A report issued Monday showed how that "theoretical" hack was turned into a real-life theft. Houston police have arrested 27-year-old Matthew Allen Cook and charged him with theft in an earlier break-in at the Hyatt House Galleria. Cook was caught after a laptop he sold to a pawn shop was connected with the burglary.
White Lodging, the franchisee that manages the Houston Hyatt, told Forbes that it believes the doors opened using a device that took advantage of the aforementioned vulnerability in Onity keycard door locks. Researcher Cody Brocious demonstrated the vulnerability at the 2012 Black Hat security conference. Brocious showed how, with a homemade device built for less than $50, he was able to open hotel doors.
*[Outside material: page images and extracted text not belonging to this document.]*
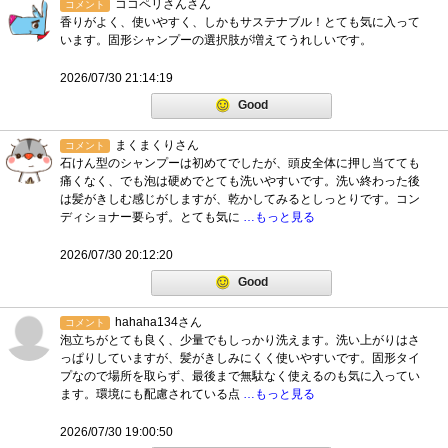
ココペリさんさん
コメント
香りがよく、使いやすく、しかもサステナブル！とても気に入って
います。固形シャンプーの選択肢が増えてうれしいです。
2026/07/30 21:14:19
Good
まくまくりさん
コメント
石けん型のシャンプーは初めてでしたが、頭皮全体に押し当てても
痛くなく、でも泡は硬めでとても洗いやすいです。洗い終わった後
は髪がきしむ感じがしますが、乾かしてみるとしっとりです。コン
ディショナー要らず。とても気に
…もっと見る
2026/07/30 20:12:20
Good
hahaha134さん
コメント
泡立ちがとても良く、少量でもしっかり洗えます。洗い上がりはさ
っぱりしていますが、髪がきしみにくく使いやすいです。固形タイ
プなので場所を取らず、最後まで無駄なく使えるのも気に入ってい
ます。環境にも配慮されている点
…もっと見る
2026/07/30 19:00:50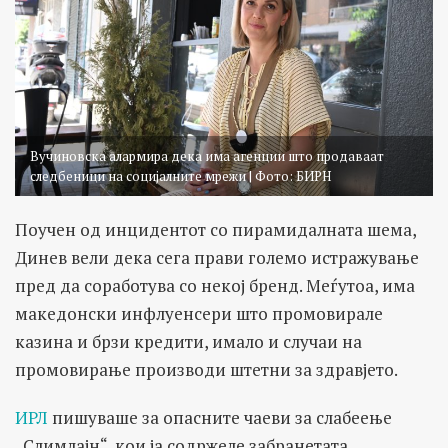
Вучиновска алармира дека има агенции што продаваат
следбеници на социјалните мрежи | Фото: БИРН
Поучен од инцидентот со пирамидалната шема,
Динев вели дека сега прави големо истражување
пред да соработува со некој бренд. Меѓутоа, има
македонски инфлуенсери што промовирале
казина и брзи кредити, имало и случаи на
промовирање производи штетни за здравјето.
ИРЛ
пишуваше за опасните чаеви за слабеење
„Слимлајн“, кои ја содржеле забранетата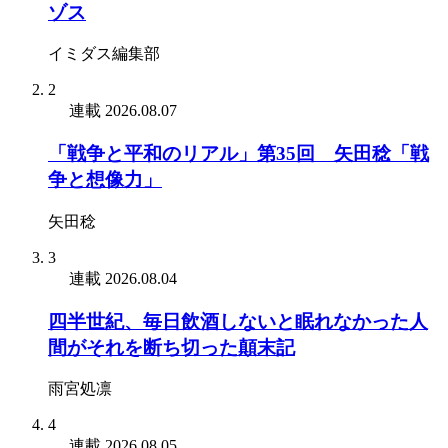
ゾス
イミダス編集部
2
連載
2026.08.07
「戦争と平和のリアル」第35回 矢田稔「戦
争と想像力」
矢田稔
3
連載
2026.08.04
四半世紀、毎日飲酒しないと眠れなかった人
間がそれを断ち切った顛末記
雨宮処凛
4
連載
2026.08.05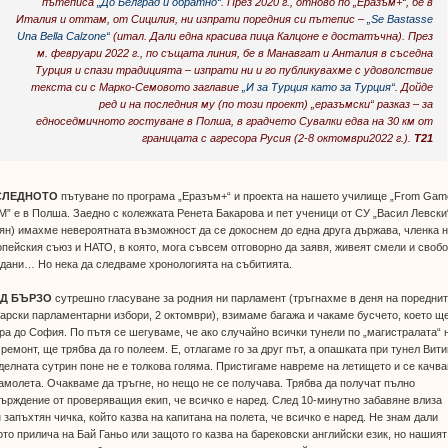
пътеписа
„До Белград и обратно“
. През 2020 г., отново по „Еразъм+“, бе в
Италия и оттам, от Сицилия, ни изпрати поредния си пътепис –
„Se Bastasse
Una Bella Calzone“
(итал. Дали една красива пица Калцоне е достатъчна). През
м. февруари 2022 г., по същата линия, бе в Манавгат и Анталия в съседна
Турция и спази традицията – изпрати ни и го публикувахме с удоволствие
текста си с Марко-Семовото заглавие
„И за Турция като за Турция“
. Дойде
ред и на последния му (по този проект) „еразъмски“ разказ – за
едноседмичното гостуване в Полша, в градчето Сувалки едва на 30 км от
границата с агресора Русия (2-8 октомври2022 г.).
Т21
СЛЕДНОТО
пътуване по програма „Еразъм+“ и проекта на нашето училище „From Gam
” е в Полша. Заедно с колежката Ренета Бакарова и пет ученици от СУ „Васил Левски
ян) имахме невероятната възможност да се докоснем до една друга държава, членка 
пейския съюз и НАТО, в която, мога съвсем отговорно да заявя, живеят смели и своб
дани… Но нека да следваме хронологията на събитията.
Д БЪРЗО
сутрешно гласуване за родния ни парламент (тръгнахме в деня на поредни
арски парламентарни избори, 2 октомври), взимаме багажа и чакаме бусчето, което щ
ра до София. По пътя се шегуваме, че ако случайно всички тунели по „магистралата“ 
 ремонт, ще трябва да го полеем. Е, отлагаме го за друг път, а опашката при тунел Вит
делната сутрин поне не е толкова голяма. Пристигаме навреме на летището и се качв
амолета. Очакваме да тръгне, но нещо не се получава. Трябва да получат пълно
ърждение от проверяващия екип, че всичко е наред. След 10-минутно забавяне влиза
 запъхтян чичка, който казва на капитана на полета, че всичко е наред. Не знам дали
то прилича на Бай Ганьо или защото го казва на барековски английски език, но нашият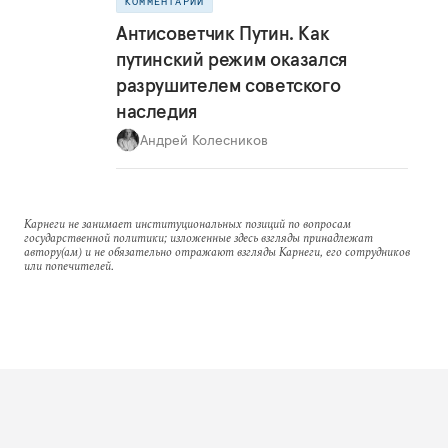
КОММЕНТАРИЙ
Антисоветчик Путин. Как
путинский режим оказался
разрушителем советского
наследия
Андрей Колесников
Карнеги не занимает институциональных позиций по вопросам
государственной политики; изложенные здесь взгляды принадлежат
автору(ам) и не обязательно отражают взгляды Карнеги, его сотрудников
или попечителей.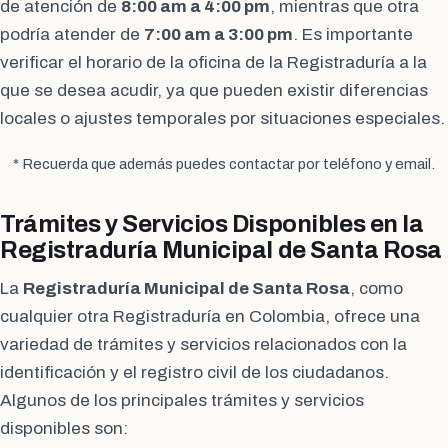
de atención de
8:00 am a 4:00 pm
, mientras que otra
podría atender de
7:00 am a 3:00 pm
. Es importante
verificar el horario de la oficina de la Registraduría a la
que se desea acudir, ya que pueden existir diferencias
locales o ajustes temporales por situaciones especiales.
* Recuerda que además puedes contactar por teléfono y email.
Trámites y Servicios Disponibles en la
Registraduría Municipal de Santa Rosa
La
Registraduría Municipal de Santa Rosa
, como
cualquier otra Registraduría en Colombia, ofrece una
variedad de trámites y servicios relacionados con la
identificación y el registro civil de los ciudadanos.
Algunos de los principales trámites y servicios
disponibles son: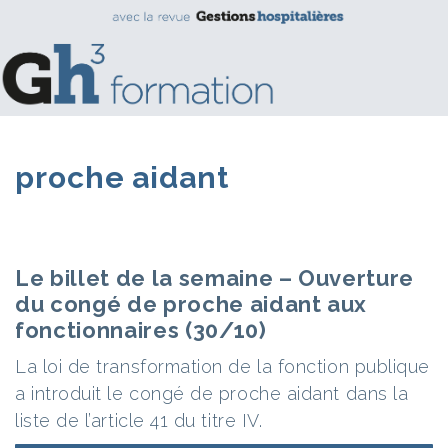
proche aidant
Le billet de la semaine – Ouverture
du congé de proche aidant aux
fonctionnaires (30/10)
La loi de transformation de la fonction publique
a introduit le congé de proche aidant dans la
liste de l’article 41 du titre IV.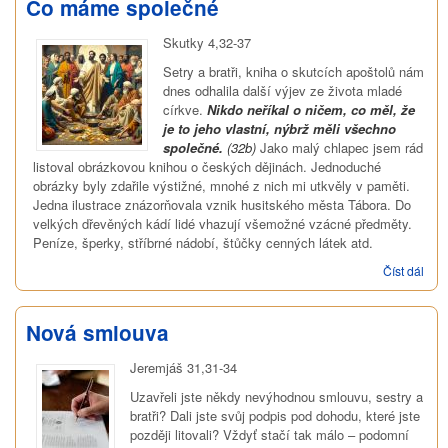
Co máme společné
Skutky 4,32-37
Setry a bratři, kniha o skutcích apoštolů nám
dnes odhalila další výjev ze života mladé
církve.
Nikdo neříkal o ničem, co měl, že
je to jeho vlastní, nýbrž měli všechno
společné.
(32b)
Jako malý chlapec jsem rád
listoval obrázkovou knihou o českých dějinách. Jednoduché
obrázky byly zdařile výstižné, mnohé z nich mi utkvěly v paměti.
Jedna ilustrace znázorňovala vznik husitského města Tábora. Do
velkých dřevěných kádí lidé vhazují všemožné vzácné předměty.
Peníze, šperky, stříbrné nádobí, štůčky cenných látek atd.
Číst dál
Co
má
spo
Nová smlouva
Jeremjáš 31,31-34
Uzavřeli jste někdy nevýhodnou smlouvu, sestry a
bratři? Dali jste svůj podpis pod dohodu, které jste
později litovali? Vždyť stačí tak málo – podomní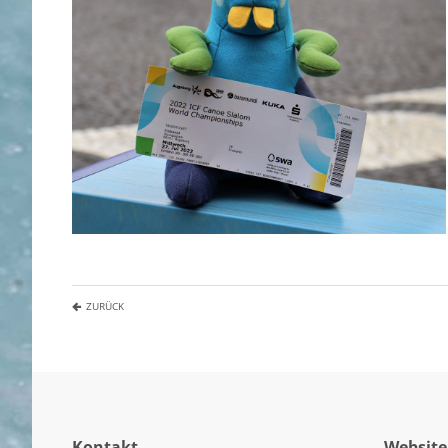
ZURÜCK
Kontakt
Website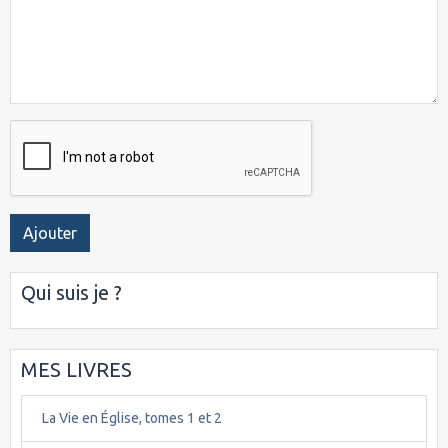
Ajouter
Qui suis je ?
MES LIVRES
La Vie en Église, tomes 1 et 2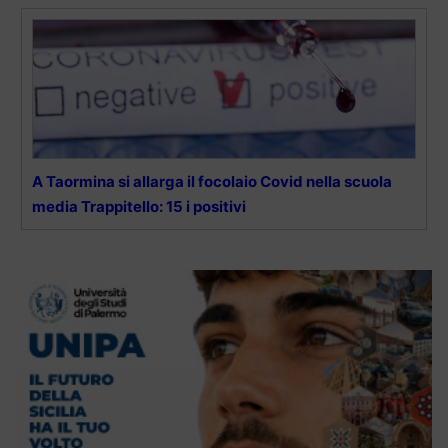
A Taormina si allarga il focolaio Covid nella scuola
media Trappitello: 15 i positivi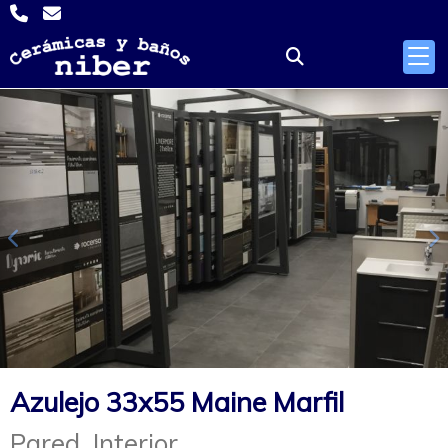
Anterior
S
Azulejo 33x55 Maine Marfil
Pared. Interior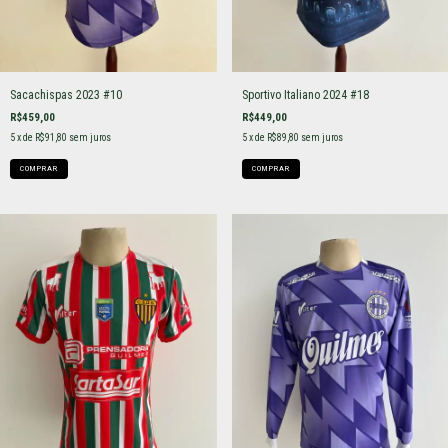
Sacachispas 2023 #10
Sportivo Italiano 2024 #18
R$459,00
R$449,00
5
x de
R$91,80
sem juros
5
x de
R$89,80
sem juros
COMPRAR
COMPRAR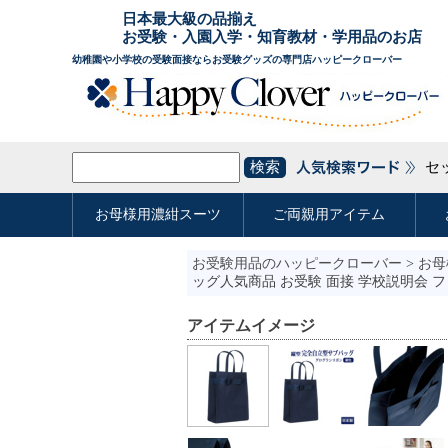
お受験用品のハッピークローバー
>
お母
ッグ人気商品 お受験 面接 学校説明会 
アイテムイメージ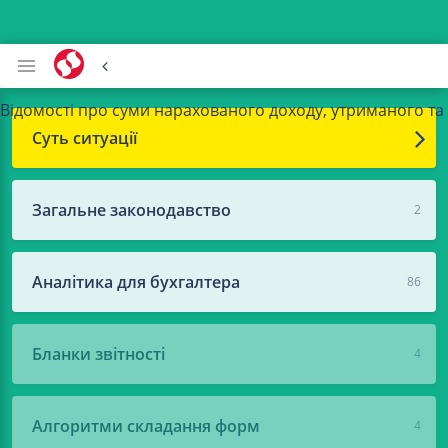
Відомості про суми нарахованого доходу, утриманого та 
Суть ситуації
Загальне законодавство
2
Аналітика для бухгалтера
86
Бланки звітності
4
Алгоритми складання форм
4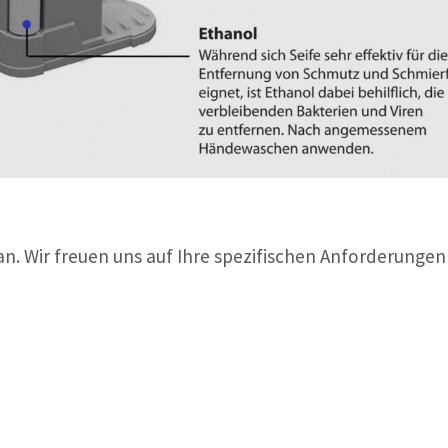
n. Wir freuen uns auf Ihre spezifischen Anforderungen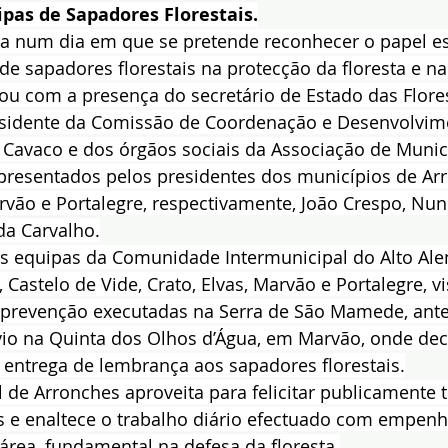
ipas de Sapadores Florestais.
zada num dia em que se pretende reconhecer o papel es
de sapadores florestais na protecção da floresta e n
ou com a presença do secretário de Estado das Flores
residente da Comissão de Coordenação e Desenvolvim
 Cavaco e dos órgãos sociais da Associação de Municí
resentados pelos presidentes dos municípios de Arr
rvão e Portalegre, respectivamente, João Crespo, Nuno
da Carvalho.
 equipas da Comunidade Intermunicipal do Alto Alent
 Castelo de Vide, Crato, Elvas, Marvão e Portalegre, v
prevenção executadas na Serra de São Mamede, ant
o na Quinta dos Olhos d’Água, em Marvão, onde dec
 entrega de lembrança aos sapadores florestais.
de Arronches aproveita para felicitar publicamente 
is e enaltece o trabalho diário efectuado com empenh
 área, fundamental na defesa da floresta.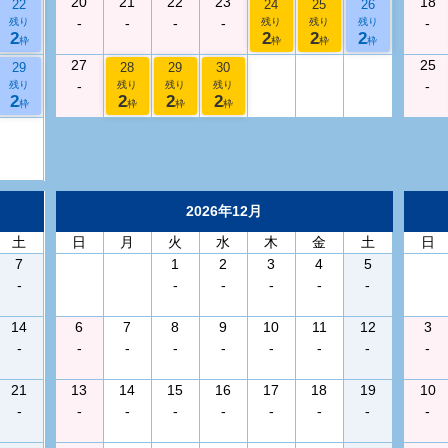
20
21
22
23
18
22
24
25
26
-
-
-
-
-
残り
残り
残り
残り
2
2
2
2
枠
枠
枠
枠
27
25
29
28
29
30
-
-
残り
残り
残り
残り
2
2
2
2
枠
枠
枠
枠
2026年12月
土
日
月
火
水
木
金
土
日
7
1
2
3
4
5
-
-
-
-
-
-
14
6
7
8
9
10
11
12
3
-
-
-
-
-
-
-
-
-
21
13
14
15
16
17
18
19
10
-
-
-
-
-
-
-
-
-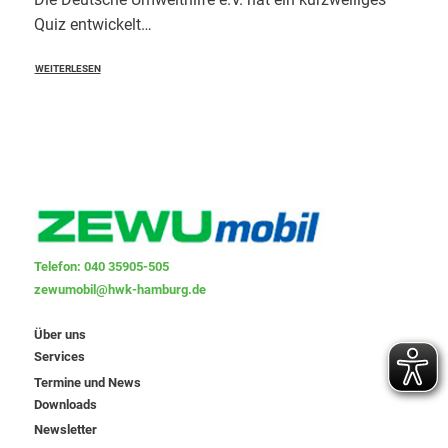
Quiz entwickelt…
WEITERLESEN
Telefon: 040 35905-505
zewumobil@hwk-hamburg.de
Über uns
Services
Termine und News
Downloads
Newsletter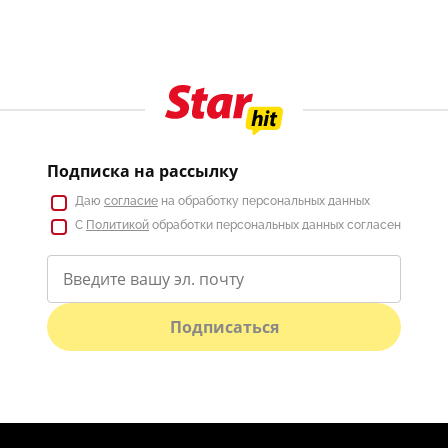
Подписка на рассылку
Даю
согласие
на обработку персональных данных
С
Политикой
обработки персональных данных согласен
Подписаться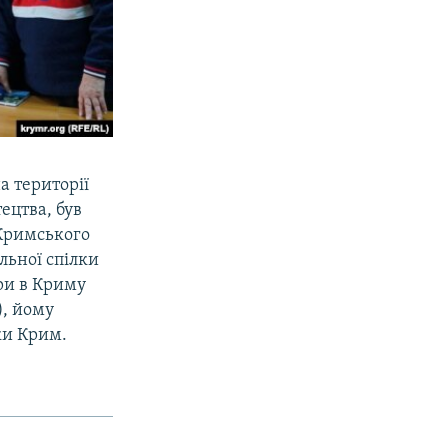
а території
ецтва, був
Кримського
льної спілки
ри в Криму
), йому
ки Крим.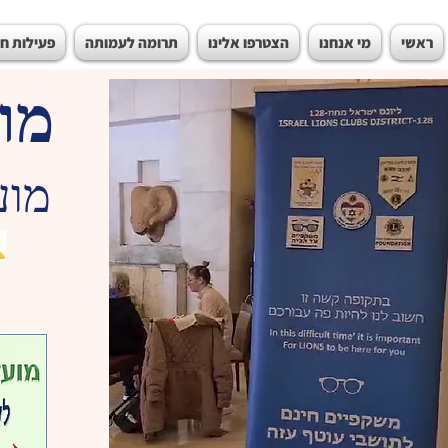
ראשי
מי אנחנו
הצטרפו אלינו
תרומה לעמותה
פעילות ח
מוע
מוע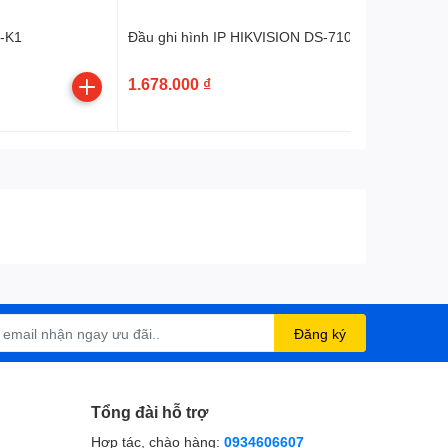
I-K1
Đầu ghi hình IP HIKVISION DS-7104NI-Q1/4P/M.
1.678.000 ₫
Đăng ký
Tổng đài hỗ trợ
Hợp tác, chào hàng:
0934606607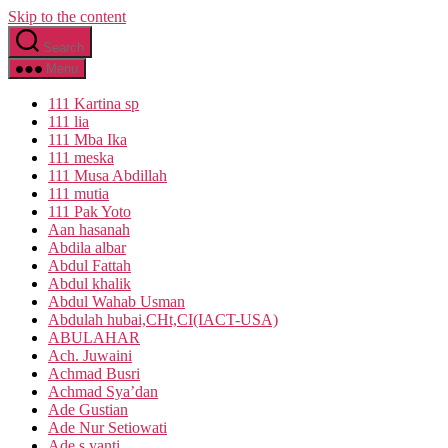
Skip to the content
Search
Menu
111 Kartina sp
111 lia
111 Mba Ika
111 meska
111 Musa Abdillah
111 mutia
111 Pak Yoto
Aan hasanah
Abdila albar
Abdul Fattah
Abdul khalik
Abdul Wahab Usman
Abdulah hubai,CHt,CI(IACT-USA)
ABULAHAR
Ach. Juwaini
Achmad Busri
Achmad Sya’dan
Ade Gustian
Ade Nur Setiowati
Ade s yanti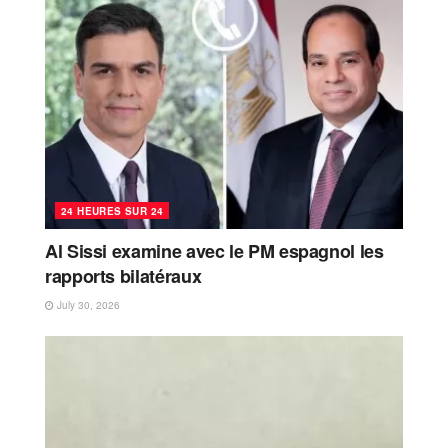
24 HEURES SUR 24
Al Sissi examine avec le PM espagnol les
rapports bilatéraux
July 30, 2026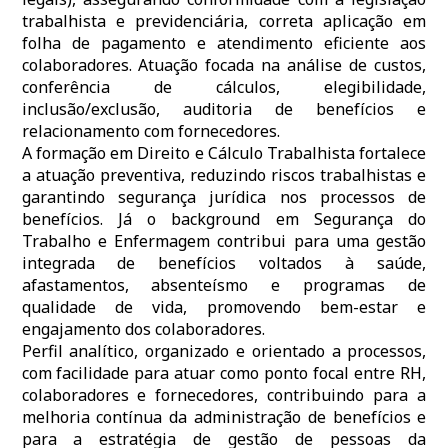
trabalhista e previdenciária, correta aplicação em
folha de pagamento e atendimento eficiente aos
colaboradores. Atuação focada na análise de custos,
conferência de cálculos, elegibilidade,
inclusão/exclusão, auditoria de benefícios e
relacionamento com fornecedores.
A formação em Direito e Cálculo Trabalhista fortalece
a atuação preventiva, reduzindo riscos trabalhistas e
garantindo segurança jurídica nos processos de
benefícios. Já o background em Segurança do
Trabalho e Enfermagem contribui para uma gestão
integrada de benefícios voltados à saúde,
afastamentos, absenteísmo e programas de
qualidade de vida, promovendo bem-estar e
engajamento dos colaboradores.
Perfil analítico, organizado e orientado a processos,
com facilidade para atuar como ponto focal entre RH,
colaboradores e fornecedores, contribuindo para a
melhoria contínua da administração de benefícios e
para a estratégia de gestão de pessoas da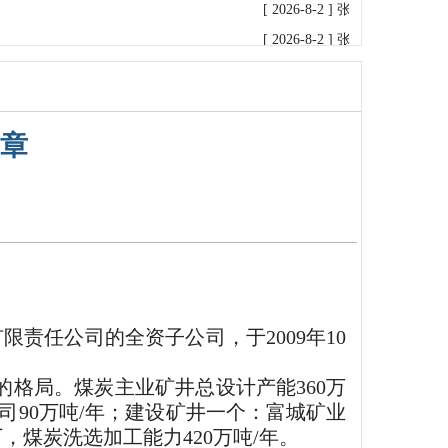
[ 2026-8-2 ]
张传军检查指导普
[ 2026-8-2 ]
张传军主持召开普
[ 2026-8-1 ]
张传军率调研组赴
[ 2026-7-31 ]
张传军率调研组到
[ 2026-7-31 ]
新疆公司检查组赴
章
[ 2026-7-15 ]
张书瑞率检查组到
[ 2026-7-13 ]
张传军主持召开普
[ 2026-7-9 ]
孙文凯率检查组到
[ 2026-7-2 ]
张书瑞率检查组到
[ 2026-6-26 ]
孙文凯带队赴宏达
[ 2026-6-25 ]
孙文凯率队到银鑫
责任公司的全资子公司，于2009年10
[ 2026-6-10 ]
孙文凯到银鑫矿业
[ 2026-6-9 ]
孙文凯到普阳矿业
格局。煤炭主业矿井总设计产能360万
[ 2026-6-5 ]
张书瑞到普阳矿业公
公司90万吨/年；建设矿井一个：富城矿业
[ 2026-6-4 ]
新疆维吾尔自治区
，煤炭洗选加工能力420万吨/年。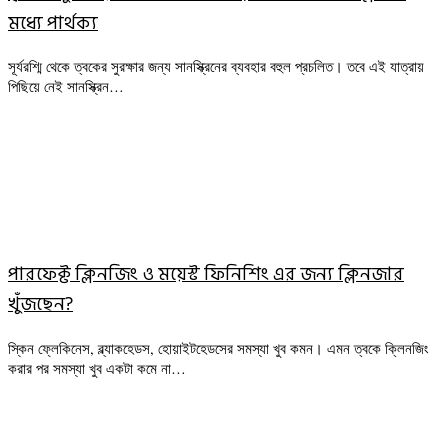
মধ্যে পার্থক্য
সূর্যরশ্মি থেকে ত্বকের সুরক্ষার জন্য সানস্ক্রিনের ব্যবহার বহুল প্রচলিত। তবে এই যাত্রায়
পিছিয়ে নেই সানস্ক্রিন…
পারফেক্ট ক্লিনজিং ও ময়েস্ট ফিনিশিং এর জন্য ক্লিনজার
খুঁজছেন?
স্কিন ফ্লেকিনেস, ব্ল্যাকহেডস, হোয়াইটহেডসের সমস্যা খুব কমন। এমন ত্বকে ক্লিনজিং
করার পর সমস্যা খুব একটা কমে না…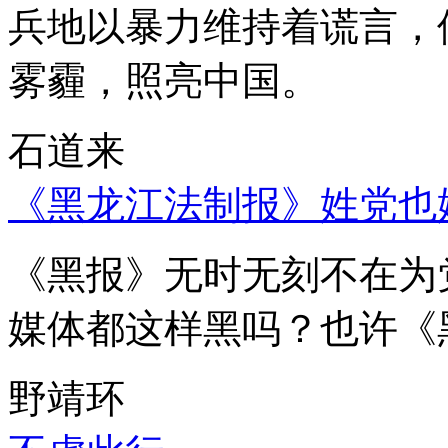
兵地以暴力维持着谎言，
雾霾，照亮中国。
石道来
《黑龙江法制报》姓党也
《黑报》无时无刻不在为
媒体都这样黑吗？也许《
野靖环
Brocious’ gadget spoofs the portable programming device that hotel staffers use to control their Onity locks and set which master keys open which doors. The portable programmer plugs into a DC port on the underside of the locks, and can also open any door, even if the battery in the lock is dead. The hacking tool demonstrated at the conference was not 100 percent certain though, and only worked some of the time.
While Onity now has a fix, it requires replacing a circuit board in the reader, not the easiest or most expensive thing to do. Since the September report of the break-ins, the Houston Hyatt has resorted to an old-school remedy for the problem: it has plugged the power port with epoxy.
Interestingly enough, reports are that Onity is asking hotels to pay the cost of the replacements, rather than covering the expenses itself. While we can see why they would do that (the bottom line), making hotels pay for the cost of a manufacturer flaw may not be a good PR move.